__TASK__
Copy verbatim the block of lines in the entries below whose first line contains "pinky tip: (106, 114)" and whose last line contains "index mcp: (306, 161)". Leave out all other lines.

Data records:
• • • • • • •
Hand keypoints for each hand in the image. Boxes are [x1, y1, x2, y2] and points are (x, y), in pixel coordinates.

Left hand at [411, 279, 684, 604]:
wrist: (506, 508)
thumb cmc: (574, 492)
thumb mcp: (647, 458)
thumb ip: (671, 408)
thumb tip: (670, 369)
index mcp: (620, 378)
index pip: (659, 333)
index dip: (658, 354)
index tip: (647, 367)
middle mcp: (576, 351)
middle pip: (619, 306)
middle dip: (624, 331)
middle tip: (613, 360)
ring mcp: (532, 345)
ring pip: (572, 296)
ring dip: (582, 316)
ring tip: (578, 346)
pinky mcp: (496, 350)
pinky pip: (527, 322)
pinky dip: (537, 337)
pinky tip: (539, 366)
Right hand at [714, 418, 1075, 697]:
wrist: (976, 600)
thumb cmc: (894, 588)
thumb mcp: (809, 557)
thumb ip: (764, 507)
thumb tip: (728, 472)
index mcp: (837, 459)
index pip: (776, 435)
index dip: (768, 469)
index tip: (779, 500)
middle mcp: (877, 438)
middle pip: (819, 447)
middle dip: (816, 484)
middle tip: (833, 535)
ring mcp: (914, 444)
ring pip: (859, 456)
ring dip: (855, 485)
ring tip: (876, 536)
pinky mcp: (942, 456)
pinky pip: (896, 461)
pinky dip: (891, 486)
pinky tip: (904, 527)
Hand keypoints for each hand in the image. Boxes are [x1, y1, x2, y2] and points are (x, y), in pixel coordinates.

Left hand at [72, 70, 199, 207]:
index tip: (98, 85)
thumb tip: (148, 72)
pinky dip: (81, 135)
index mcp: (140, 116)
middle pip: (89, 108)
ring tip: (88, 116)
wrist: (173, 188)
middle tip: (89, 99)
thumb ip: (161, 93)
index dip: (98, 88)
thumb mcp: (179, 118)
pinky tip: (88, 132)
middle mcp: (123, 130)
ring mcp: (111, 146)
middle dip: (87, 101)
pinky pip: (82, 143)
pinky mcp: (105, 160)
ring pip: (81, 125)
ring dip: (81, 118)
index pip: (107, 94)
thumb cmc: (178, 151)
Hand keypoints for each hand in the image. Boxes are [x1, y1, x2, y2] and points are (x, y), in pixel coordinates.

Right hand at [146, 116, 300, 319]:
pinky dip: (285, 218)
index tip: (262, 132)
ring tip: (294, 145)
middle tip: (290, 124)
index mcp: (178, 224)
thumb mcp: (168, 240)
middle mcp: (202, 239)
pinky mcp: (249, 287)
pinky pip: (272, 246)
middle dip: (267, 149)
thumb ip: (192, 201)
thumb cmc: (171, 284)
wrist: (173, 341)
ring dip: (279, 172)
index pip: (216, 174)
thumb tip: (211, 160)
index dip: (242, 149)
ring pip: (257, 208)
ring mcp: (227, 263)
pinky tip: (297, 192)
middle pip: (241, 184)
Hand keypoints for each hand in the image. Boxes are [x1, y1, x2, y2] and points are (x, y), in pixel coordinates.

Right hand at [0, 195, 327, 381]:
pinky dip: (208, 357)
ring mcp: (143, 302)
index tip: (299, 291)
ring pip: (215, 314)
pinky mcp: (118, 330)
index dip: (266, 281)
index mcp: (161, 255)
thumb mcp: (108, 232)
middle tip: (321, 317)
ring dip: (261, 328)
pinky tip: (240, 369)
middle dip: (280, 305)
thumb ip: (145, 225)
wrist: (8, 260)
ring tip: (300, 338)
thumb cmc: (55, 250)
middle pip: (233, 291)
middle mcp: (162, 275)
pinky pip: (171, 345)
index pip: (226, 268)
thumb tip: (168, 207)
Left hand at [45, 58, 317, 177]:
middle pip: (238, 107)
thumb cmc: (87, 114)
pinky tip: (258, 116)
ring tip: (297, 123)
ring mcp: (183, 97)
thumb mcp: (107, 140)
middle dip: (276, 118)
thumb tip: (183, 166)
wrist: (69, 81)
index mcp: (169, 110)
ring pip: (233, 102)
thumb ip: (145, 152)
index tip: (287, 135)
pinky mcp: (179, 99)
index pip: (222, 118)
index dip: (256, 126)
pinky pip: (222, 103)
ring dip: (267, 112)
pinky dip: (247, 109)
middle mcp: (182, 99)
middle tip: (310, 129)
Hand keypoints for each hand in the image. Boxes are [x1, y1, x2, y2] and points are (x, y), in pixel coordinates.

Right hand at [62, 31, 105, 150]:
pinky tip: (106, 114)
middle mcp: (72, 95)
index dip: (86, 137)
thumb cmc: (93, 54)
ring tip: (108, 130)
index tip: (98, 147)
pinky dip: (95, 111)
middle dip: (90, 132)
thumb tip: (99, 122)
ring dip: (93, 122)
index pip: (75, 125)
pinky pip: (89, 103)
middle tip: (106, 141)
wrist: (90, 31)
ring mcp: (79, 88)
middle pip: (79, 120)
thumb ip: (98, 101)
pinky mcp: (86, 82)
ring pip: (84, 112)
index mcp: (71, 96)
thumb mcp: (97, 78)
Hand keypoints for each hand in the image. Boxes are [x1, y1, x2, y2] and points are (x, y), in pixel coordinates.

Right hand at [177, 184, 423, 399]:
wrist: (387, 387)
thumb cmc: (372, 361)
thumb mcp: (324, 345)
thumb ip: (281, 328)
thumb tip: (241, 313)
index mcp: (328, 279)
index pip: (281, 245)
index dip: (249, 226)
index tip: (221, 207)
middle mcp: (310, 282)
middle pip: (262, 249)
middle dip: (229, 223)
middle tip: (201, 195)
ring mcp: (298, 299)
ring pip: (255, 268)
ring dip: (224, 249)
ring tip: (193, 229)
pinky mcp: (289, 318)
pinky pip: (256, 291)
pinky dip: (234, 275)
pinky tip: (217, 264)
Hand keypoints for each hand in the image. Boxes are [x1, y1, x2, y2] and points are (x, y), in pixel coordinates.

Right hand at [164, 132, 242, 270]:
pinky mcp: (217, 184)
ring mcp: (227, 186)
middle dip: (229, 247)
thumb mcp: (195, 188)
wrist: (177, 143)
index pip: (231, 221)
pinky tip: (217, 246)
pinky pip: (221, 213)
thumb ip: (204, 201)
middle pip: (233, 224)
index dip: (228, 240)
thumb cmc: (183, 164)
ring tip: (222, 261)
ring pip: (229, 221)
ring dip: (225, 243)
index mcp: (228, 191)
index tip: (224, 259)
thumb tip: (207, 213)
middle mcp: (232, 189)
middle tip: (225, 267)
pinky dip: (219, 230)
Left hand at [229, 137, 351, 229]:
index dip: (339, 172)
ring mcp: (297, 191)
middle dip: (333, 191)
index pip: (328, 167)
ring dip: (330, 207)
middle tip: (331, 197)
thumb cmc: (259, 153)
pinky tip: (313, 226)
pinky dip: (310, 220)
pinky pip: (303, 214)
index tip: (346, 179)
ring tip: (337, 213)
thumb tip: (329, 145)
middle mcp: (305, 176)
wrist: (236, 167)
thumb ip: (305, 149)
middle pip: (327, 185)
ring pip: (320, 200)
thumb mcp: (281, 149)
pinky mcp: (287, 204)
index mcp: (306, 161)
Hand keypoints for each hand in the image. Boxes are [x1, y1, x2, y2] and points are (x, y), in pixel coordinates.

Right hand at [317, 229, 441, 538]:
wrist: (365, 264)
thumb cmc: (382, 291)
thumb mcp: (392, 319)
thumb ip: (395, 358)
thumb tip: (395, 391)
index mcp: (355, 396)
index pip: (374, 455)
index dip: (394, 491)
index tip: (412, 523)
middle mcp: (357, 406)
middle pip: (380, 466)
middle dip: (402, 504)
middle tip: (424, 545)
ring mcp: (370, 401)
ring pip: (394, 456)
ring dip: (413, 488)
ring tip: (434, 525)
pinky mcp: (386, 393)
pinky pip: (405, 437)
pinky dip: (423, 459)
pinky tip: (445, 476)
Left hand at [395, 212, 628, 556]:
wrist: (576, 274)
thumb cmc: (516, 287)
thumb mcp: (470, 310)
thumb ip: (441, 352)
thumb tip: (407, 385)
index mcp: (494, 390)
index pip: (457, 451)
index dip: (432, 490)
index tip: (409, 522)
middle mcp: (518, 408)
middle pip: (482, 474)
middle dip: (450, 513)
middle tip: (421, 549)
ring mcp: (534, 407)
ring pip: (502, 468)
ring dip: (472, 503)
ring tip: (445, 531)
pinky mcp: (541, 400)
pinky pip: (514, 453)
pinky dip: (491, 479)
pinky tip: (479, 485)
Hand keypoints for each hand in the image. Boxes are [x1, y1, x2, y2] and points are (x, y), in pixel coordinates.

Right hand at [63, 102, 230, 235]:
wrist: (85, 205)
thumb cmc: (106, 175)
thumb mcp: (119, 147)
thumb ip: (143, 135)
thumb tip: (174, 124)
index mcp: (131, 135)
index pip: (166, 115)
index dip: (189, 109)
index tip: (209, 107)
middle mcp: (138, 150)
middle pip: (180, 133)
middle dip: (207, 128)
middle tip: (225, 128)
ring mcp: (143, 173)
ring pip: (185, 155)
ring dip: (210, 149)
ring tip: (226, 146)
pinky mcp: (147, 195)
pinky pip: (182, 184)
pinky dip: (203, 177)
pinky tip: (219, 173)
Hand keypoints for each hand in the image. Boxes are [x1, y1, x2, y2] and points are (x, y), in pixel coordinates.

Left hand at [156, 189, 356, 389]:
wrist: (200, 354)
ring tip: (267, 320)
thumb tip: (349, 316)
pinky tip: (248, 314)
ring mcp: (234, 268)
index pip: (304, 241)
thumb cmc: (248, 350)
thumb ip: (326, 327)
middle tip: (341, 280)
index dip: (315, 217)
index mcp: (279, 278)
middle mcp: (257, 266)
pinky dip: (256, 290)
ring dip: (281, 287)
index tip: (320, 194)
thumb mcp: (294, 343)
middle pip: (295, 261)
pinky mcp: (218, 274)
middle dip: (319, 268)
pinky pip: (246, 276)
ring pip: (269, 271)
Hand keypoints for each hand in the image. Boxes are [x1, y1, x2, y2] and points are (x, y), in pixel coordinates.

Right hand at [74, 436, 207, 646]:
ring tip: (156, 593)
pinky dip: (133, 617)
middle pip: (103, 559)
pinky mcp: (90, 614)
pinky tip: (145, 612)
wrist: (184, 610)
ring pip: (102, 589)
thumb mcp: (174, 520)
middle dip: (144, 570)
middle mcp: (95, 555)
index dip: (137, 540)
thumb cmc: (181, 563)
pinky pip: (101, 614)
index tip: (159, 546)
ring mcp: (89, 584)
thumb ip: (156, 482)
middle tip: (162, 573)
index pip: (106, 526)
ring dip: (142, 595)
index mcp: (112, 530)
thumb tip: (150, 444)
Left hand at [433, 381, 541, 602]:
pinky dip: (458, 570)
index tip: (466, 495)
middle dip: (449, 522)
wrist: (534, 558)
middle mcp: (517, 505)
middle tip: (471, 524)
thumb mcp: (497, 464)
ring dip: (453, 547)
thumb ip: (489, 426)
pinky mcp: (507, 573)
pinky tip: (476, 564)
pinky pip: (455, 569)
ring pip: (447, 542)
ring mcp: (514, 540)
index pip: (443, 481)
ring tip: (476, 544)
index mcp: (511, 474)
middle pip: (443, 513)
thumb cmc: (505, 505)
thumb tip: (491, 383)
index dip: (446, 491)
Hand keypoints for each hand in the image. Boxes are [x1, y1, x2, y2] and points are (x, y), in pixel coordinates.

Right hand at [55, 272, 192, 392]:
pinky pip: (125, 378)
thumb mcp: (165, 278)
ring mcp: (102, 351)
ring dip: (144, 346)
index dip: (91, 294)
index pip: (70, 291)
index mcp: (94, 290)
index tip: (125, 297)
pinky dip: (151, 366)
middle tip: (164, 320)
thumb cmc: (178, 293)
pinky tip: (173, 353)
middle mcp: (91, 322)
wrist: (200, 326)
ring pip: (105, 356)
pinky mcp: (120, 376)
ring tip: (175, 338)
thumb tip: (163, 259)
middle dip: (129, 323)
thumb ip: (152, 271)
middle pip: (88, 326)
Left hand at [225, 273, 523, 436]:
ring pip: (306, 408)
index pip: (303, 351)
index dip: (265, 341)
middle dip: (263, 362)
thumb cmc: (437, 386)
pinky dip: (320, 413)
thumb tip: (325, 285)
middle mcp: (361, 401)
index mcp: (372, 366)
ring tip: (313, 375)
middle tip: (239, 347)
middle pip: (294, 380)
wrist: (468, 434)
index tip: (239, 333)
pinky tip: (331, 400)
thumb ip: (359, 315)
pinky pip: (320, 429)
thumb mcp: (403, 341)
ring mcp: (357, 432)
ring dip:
• • • • • • •
__ANSWER TO THE PROBLEM__
pinky tip: (106, 114)
middle mcp: (72, 95)
index dip: (86, 137)
thumb cmc: (93, 54)
ring tip: (108, 130)
index tip: (98, 147)
pinky dip: (95, 111)
middle dip: (90, 132)
thumb tip: (99, 122)
ring dip: (93, 122)
index pip: (75, 125)
pinky pip: (89, 103)
middle tip: (106, 141)
wrist: (90, 31)
ring mcp: (79, 88)
middle pip: (79, 120)
thumb ip: (98, 101)
pinky mcp: (86, 82)
ring pip: (84, 112)
index mcp: (71, 96)
thumb mcp: (97, 78)
Hand keypoints for each hand in the image. Boxes are [x1, y1, x2, y2] and points are (x, y), in pixel coordinates.

Right hand at [177, 184, 423, 399]:
wrist: (387, 387)
thumb cmc: (372, 361)
thumb mcp: (324, 345)
thumb ip: (281, 328)
thumb tip: (241, 313)
index mcp: (328, 279)
index pip: (281, 245)
index dip: (249, 226)
index tip: (221, 207)
middle mcp: (310, 282)
middle pip: (262, 249)
middle dip: (229, 223)
middle tip: (201, 195)
ring mcp: (298, 299)
ring pip: (255, 268)
ring dip: (224, 249)
ring tip: (193, 229)
pinky mcp: (289, 318)
pinky pip: (256, 291)
pinky dip: (234, 275)
pinky tip: (217, 264)
Hand keypoints for each hand in the image. Boxes are [x1, y1, x2, y2] and points are (x, y), in pixel coordinates.

Right hand at [164, 132, 242, 270]:
pinky mcp: (217, 184)
ring mcp: (227, 186)
middle dip: (229, 247)
thumb mcp: (195, 188)
wrist: (177, 143)
index pip: (231, 221)
pinky tip: (217, 246)
pinky pip: (221, 213)
thumb ip: (204, 201)
middle pip: (233, 224)
index dip: (228, 240)
thumb cmc: (183, 164)
ring tip: (222, 261)
ring pip: (229, 221)
ring dip: (225, 243)
index mcp: (228, 191)
index tip: (224, 259)
thumb tip: (207, 213)
middle mcp: (232, 189)
middle tip: (225, 267)
pinky dip: (219, 230)
Left hand at [229, 137, 351, 229]:
index dip: (339, 172)
ring mcp: (297, 191)
middle dip: (333, 191)
index pip: (328, 167)
ring dip: (330, 207)
middle tip: (331, 197)
thumb cmc: (259, 153)
pinky tip: (313, 226)
pinky dip: (310, 220)
pinky pip: (303, 214)
index tip: (346, 179)
ring tip: (337, 213)
thumb tip: (329, 145)
middle mcp: (305, 176)
wrist: (236, 167)
thumb ip: (305, 149)
middle pip: (327, 185)
ring pip: (320, 200)
thumb mcp: (281, 149)
pinky mcp: (287, 204)
index mcp: (306, 161)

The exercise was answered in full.